Building a Collaborative Platform to Speed up Data Analysis

In this article, Feodor demonstrates the architecture, workflow, and some of the challenges of a collaborative platform (cloud foundation) for speeding up enterprises in their search for analytical power. He uses an example from the EA Billing solution, which was presented in the previous articles of the series.

The series so far:

  1. Understanding your Azure EA Billing Data and Building a Centralized Data Storage Solution
  2. Azure EA Financial Reporting and Granular Access to Data Through the Enterprise
  3. Building a Collaborative Platform to Speed up Data Analysis

Even today, many organizations are struggling to get value from their data in a prompt and coherent way. The topic is complex, and there are many bits and pieces which need to come into place before organizations even get to work with data and act on the learnings from it. There are usually substantial hurdles in the form of legacy systems, ancient ETL flows, non-trustworthy reproductions of data, security concerns, and manual data crunching processes with deeply embedded black-box functionality.

These challenges, however, translate clearly to a requirement/need: how can we have knowledge, ideas, and data openly available at the fingertips of an organization so it can prosper?

First, of course, the organization needs to recognize that openness and sharing are of great value.

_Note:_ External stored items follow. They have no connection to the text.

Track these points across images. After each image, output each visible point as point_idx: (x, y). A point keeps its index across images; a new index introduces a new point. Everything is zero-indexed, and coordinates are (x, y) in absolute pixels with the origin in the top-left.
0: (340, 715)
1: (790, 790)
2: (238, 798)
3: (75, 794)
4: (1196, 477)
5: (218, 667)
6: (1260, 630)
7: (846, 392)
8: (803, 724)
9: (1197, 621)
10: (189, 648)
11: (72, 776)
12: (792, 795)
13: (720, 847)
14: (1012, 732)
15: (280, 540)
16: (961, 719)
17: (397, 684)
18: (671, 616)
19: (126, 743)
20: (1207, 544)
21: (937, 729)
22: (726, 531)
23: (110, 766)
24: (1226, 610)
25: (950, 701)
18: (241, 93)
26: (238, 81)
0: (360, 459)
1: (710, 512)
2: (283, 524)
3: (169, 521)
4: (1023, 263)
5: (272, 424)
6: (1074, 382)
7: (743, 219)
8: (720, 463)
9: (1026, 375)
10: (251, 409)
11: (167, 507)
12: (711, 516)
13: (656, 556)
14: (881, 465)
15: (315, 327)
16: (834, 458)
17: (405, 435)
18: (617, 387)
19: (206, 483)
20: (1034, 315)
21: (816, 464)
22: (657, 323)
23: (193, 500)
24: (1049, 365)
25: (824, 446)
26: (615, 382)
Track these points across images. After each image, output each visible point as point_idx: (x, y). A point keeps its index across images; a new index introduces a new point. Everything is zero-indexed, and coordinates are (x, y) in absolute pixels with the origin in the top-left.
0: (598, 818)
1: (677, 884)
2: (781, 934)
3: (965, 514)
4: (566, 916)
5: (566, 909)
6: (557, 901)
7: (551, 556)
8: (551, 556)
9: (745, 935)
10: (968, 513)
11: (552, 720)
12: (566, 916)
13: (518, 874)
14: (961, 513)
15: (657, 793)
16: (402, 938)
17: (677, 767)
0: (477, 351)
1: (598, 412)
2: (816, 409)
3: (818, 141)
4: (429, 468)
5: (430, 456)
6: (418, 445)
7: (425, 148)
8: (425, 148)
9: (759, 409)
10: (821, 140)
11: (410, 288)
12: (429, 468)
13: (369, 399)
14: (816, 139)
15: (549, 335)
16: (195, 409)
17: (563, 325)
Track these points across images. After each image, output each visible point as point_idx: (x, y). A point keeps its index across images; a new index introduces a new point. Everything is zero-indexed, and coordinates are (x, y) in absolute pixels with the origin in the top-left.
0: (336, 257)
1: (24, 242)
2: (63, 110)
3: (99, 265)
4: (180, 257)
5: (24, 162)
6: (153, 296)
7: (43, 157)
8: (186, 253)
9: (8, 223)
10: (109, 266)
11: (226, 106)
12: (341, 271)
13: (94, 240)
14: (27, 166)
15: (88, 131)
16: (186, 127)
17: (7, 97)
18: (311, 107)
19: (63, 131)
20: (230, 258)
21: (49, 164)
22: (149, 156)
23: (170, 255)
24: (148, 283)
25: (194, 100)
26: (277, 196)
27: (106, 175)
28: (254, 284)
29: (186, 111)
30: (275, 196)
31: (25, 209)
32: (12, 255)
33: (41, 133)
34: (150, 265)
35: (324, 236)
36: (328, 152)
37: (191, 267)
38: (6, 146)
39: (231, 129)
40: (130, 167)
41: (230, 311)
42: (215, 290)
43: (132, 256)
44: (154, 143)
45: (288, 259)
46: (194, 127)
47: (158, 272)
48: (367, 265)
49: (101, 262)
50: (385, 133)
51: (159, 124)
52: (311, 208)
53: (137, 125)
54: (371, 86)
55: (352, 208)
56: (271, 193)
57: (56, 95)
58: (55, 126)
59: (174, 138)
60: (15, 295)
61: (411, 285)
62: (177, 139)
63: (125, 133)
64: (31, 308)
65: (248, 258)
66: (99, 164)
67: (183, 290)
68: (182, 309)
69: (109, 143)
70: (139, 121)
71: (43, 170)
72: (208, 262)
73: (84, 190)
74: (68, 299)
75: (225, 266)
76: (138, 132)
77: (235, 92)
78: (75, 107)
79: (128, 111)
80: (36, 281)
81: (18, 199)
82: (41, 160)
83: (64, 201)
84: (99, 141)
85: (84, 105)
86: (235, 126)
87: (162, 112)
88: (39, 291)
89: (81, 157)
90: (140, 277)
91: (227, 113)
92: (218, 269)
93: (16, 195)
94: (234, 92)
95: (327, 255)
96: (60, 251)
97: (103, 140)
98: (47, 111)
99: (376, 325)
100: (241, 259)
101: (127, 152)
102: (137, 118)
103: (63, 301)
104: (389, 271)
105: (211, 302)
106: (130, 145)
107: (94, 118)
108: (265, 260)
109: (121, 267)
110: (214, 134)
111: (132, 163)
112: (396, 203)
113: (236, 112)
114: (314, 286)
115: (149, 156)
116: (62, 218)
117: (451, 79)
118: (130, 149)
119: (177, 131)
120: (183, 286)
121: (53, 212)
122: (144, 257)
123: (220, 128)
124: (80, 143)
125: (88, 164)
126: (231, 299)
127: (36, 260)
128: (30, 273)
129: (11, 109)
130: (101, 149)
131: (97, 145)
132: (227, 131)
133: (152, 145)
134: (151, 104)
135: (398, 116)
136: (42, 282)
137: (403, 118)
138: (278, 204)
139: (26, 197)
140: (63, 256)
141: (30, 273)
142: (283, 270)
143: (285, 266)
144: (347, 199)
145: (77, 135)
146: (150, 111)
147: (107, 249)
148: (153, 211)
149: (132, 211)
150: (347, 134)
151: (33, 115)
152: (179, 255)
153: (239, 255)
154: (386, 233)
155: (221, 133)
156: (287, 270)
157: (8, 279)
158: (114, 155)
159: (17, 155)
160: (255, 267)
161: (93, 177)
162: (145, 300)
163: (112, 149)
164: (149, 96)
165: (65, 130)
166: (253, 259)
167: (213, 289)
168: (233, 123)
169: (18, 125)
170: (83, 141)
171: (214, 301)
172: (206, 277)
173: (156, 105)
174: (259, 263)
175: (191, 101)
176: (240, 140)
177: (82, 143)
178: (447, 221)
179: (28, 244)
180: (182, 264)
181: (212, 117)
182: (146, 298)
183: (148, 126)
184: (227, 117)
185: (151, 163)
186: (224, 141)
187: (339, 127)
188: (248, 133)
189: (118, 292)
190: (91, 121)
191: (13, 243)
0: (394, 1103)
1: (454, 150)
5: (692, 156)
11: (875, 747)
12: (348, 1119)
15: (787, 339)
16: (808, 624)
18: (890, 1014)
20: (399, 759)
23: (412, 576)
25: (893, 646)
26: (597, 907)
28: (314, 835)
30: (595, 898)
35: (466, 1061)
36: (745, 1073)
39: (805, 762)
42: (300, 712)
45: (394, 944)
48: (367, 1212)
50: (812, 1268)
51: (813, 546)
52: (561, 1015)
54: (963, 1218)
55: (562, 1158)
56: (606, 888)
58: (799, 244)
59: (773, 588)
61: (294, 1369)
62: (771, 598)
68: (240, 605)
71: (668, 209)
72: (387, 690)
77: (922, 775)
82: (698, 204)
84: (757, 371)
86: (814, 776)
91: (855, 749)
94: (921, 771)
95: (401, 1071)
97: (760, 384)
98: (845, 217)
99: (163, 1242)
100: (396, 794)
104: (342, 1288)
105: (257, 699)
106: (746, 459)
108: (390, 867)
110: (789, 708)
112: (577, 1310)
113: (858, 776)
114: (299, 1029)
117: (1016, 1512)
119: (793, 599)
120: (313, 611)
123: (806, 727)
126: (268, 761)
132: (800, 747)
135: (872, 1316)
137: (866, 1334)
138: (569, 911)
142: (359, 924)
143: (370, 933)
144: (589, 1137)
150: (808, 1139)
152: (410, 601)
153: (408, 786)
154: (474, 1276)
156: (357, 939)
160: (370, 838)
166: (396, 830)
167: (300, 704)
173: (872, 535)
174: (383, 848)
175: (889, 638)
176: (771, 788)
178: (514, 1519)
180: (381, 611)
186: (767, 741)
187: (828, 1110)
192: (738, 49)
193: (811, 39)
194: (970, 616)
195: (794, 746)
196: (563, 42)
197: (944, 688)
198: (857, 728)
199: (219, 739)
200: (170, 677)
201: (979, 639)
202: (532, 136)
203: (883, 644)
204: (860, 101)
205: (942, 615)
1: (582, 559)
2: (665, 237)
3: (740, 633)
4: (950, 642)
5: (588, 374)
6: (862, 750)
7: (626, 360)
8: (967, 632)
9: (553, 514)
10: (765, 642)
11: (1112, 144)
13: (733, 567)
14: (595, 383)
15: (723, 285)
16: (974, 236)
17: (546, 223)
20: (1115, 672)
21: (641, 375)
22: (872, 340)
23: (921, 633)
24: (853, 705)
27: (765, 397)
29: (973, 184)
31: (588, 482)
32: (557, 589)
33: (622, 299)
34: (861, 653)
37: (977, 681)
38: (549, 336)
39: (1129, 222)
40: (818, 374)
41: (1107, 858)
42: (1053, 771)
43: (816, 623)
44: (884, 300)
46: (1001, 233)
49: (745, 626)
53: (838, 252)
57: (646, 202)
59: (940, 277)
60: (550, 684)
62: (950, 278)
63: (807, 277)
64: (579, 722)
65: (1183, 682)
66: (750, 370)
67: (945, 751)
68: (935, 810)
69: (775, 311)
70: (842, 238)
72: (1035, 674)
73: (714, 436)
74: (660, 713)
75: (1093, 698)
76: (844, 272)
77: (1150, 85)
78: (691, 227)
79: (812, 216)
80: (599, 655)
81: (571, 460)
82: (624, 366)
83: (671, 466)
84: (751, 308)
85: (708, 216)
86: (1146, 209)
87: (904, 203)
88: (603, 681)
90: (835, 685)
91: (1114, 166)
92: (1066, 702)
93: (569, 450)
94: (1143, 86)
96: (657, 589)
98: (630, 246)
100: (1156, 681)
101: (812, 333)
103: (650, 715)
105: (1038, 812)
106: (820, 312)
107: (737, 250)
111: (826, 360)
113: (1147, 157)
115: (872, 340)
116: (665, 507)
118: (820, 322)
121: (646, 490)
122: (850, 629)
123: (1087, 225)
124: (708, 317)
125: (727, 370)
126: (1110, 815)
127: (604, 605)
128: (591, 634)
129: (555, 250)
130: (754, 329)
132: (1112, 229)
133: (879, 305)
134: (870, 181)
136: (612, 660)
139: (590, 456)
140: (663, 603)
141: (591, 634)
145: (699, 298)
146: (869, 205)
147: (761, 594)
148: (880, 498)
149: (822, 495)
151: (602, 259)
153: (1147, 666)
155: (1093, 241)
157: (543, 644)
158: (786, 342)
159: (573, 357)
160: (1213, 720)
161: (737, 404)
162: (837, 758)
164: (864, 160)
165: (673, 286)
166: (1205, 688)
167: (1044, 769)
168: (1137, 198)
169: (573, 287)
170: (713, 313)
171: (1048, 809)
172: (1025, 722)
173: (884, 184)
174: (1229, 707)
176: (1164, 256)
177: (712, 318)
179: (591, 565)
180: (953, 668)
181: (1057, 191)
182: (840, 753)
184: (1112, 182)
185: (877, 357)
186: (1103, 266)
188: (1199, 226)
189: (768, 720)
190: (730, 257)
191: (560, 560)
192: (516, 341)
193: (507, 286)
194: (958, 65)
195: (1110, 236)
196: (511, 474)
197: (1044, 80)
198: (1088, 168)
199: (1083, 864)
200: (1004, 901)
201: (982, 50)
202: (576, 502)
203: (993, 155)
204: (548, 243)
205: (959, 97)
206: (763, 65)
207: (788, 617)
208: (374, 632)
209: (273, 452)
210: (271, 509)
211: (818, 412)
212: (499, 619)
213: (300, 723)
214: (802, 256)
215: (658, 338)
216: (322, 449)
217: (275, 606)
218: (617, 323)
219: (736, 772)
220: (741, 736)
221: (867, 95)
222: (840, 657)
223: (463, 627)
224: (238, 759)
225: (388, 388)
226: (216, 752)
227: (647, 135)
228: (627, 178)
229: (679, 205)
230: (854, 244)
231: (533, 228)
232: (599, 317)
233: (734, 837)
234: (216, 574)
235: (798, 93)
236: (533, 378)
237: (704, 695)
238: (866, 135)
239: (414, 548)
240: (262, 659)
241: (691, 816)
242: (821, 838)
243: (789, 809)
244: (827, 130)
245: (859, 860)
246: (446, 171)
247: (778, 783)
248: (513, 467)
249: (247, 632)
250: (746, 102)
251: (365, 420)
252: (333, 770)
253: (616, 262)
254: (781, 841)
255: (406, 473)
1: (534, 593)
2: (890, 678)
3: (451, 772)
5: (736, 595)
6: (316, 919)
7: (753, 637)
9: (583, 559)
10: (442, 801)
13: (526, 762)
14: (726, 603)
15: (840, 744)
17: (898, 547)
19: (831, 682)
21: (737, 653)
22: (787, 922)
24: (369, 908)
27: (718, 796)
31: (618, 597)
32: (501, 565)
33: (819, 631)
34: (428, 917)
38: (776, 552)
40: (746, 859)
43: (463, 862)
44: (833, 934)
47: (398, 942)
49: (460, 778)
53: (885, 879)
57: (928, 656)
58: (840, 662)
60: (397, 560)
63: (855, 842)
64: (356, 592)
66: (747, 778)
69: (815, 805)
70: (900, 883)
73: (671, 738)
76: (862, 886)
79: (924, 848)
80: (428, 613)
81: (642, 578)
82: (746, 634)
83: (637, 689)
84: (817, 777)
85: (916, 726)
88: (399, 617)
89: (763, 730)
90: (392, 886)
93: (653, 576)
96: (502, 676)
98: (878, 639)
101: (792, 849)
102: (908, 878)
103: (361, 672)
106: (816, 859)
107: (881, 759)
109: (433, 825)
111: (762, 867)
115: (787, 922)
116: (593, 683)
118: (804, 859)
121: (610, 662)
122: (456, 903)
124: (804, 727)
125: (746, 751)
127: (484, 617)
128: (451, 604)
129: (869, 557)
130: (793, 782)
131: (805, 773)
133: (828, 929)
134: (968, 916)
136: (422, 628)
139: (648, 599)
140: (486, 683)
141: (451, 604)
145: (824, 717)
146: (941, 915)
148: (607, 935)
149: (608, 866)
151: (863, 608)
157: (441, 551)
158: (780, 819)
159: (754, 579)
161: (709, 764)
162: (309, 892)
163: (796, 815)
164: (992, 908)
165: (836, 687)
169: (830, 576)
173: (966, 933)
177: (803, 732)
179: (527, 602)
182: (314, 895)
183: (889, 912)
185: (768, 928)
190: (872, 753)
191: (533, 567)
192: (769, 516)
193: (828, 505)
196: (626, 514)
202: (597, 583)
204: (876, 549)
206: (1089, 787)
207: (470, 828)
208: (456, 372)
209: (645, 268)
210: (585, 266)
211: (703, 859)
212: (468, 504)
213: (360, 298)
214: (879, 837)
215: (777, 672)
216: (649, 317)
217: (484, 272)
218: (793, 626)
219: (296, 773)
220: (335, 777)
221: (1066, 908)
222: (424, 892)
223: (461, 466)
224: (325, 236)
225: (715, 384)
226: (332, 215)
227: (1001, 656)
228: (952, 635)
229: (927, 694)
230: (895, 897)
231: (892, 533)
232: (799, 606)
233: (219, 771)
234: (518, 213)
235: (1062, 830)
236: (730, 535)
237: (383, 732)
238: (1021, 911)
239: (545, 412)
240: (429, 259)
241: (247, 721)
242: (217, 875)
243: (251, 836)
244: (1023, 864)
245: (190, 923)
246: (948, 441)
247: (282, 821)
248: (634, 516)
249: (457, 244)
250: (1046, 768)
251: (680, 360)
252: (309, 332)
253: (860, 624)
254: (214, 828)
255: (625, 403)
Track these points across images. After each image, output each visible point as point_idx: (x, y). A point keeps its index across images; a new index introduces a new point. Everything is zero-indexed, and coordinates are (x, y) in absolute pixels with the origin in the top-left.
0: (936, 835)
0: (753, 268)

Second, a common foundation needs to be in a place where people can collaborate in a smart and engaging way. Moreover, the culture of openness needs to be promoted and maintained.

In this article, I will demonstrate the architecture, workflow and some of the challenges of such a collaborative platform. As an example, I will be using the EA Billing solution, which I presented in the previous articles of the series. The solution, in this case, will have two functions – one of them will be an application that someone in the organization is willing to develop, and the second will be an actual part of the cloud foundation platform since an important part is to manage the costs of the cloud foundation platform itself. For the purposes here, the article covers working with the Azure platform, but the abstracted concept is perfectly valid for any cloud platform or even for a private internal cloud setup.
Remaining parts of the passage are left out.